Elizabeth Catlett Mora (15 de abril de 1915 — 2 de abril de 2012) D.E.P.
There’s a different attitude toward art in Mexico. As an artist you’re greatly admired rather than looked at as something strange.
(Elizbeth Catlett Mora, 1992)
A “different attitude”, not only to art and artists, but to human dignity and worth is what led Elizabeth Catlett to Mexico. Despite her talent and formidable education, Catlett — as the grand-daughter of slaves — had few options in the “material world” of the late 1920s and early 30s. Teaching art in a segregated high school was unrewarding, both artistically and financially. The pay for “colored teachers” was so low, in fact, that it was a step up when Catlett was hired by the federal government’s emergency employment program, the Works Progress Administration. Through her work with the WPA, she met the Mexican artist and anthropologist Miguel Covarrubias, who introduced her to the works of Diego Rivera.

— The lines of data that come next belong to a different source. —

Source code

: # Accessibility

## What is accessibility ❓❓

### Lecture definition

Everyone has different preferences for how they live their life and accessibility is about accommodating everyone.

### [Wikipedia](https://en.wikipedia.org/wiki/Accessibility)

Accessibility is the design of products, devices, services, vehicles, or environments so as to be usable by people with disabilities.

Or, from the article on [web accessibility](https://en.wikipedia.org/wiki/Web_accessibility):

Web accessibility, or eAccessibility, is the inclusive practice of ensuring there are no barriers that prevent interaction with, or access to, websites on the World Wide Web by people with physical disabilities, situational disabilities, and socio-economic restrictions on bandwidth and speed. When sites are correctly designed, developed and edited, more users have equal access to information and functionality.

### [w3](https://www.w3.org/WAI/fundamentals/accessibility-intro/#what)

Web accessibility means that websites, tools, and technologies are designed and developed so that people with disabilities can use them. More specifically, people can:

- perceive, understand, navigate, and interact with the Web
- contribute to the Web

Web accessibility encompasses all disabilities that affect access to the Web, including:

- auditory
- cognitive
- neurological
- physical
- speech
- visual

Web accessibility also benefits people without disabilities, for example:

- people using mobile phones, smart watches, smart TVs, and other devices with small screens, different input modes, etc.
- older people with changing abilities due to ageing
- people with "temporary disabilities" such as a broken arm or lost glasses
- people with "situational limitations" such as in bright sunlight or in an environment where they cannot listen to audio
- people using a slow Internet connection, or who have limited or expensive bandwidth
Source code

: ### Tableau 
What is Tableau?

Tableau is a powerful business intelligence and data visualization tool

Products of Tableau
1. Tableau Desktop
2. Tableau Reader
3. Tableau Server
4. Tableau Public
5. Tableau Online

Although, like most African-American intellectuals, she saw racial and social injustice as part and parcel of economic inequality, the Mexican artist showed Catlett a means to be politically relevant while actively making art.
Although she continued to work in the United States (and married another U.S. artist in 1940), she was more and more drawn to Mexico, where the artist and the citizen were never considered separate beings, and where her “race” might be seen as justifying a political attitude towards her homeland, but not seen as a social impediment.
Divorced from her American husband, she married Francisco Mora (and “Mexicanizing” her own name by adopting his apellido paterno as her apellido materno), a fellow member of the left-wing populist art collective, Taller de Grafica Popular. From 1949 onward, Catlett’s art memorialized not only the African-American and feminist experience, but that of the Mexican worker and campesino as well.
Catlett’s artistic strength, in light of her never-secret political views made her a suspicious person to the government of the United States. Her support for the 1958 Mexican railway workers strike (which, under pressure from the United States, the Mexican government considered a “Communist” provocation and put down with violence), the artist was denied a passport, making her, in effect, a political exile in Mexico. She became a citizen of the Republic, and an honored one, in 1962.
Although, in the 1970s, she was again allowed to travel and work in the United States, she had no intentions of returning to her birth country permanently. Like the British born Leonora Carrington, Catlett in her old age found herself “greatly admired” by the very establishment she’d rejected, who saw her, not as a natural resource that flourished in Mexico, but something wonderful and strange.
A fine and sensitive post about an artist more of us should have heard of and seen the works of.
Here is a little more history that applies to Elizabeth Catlet’s family:
The Moras:
http://www.blacdetroit.com/BLAC-Detroit/November-2011/From-Mexico-to-Detroit-With-Love/
Thanks so much for that, Mexican Files. I remember her work, and am scrounging through my library for the right book. But the part about the acceptance of the artist is new to me :
“… where the artist and the citizen were never considered separate beings, and where her “race” might be seen as justifying a political attitude towards her homeland, but not seen as a social impediment.”
Very stimulating, and will keep my mental “juices” going for some time now. Thanks!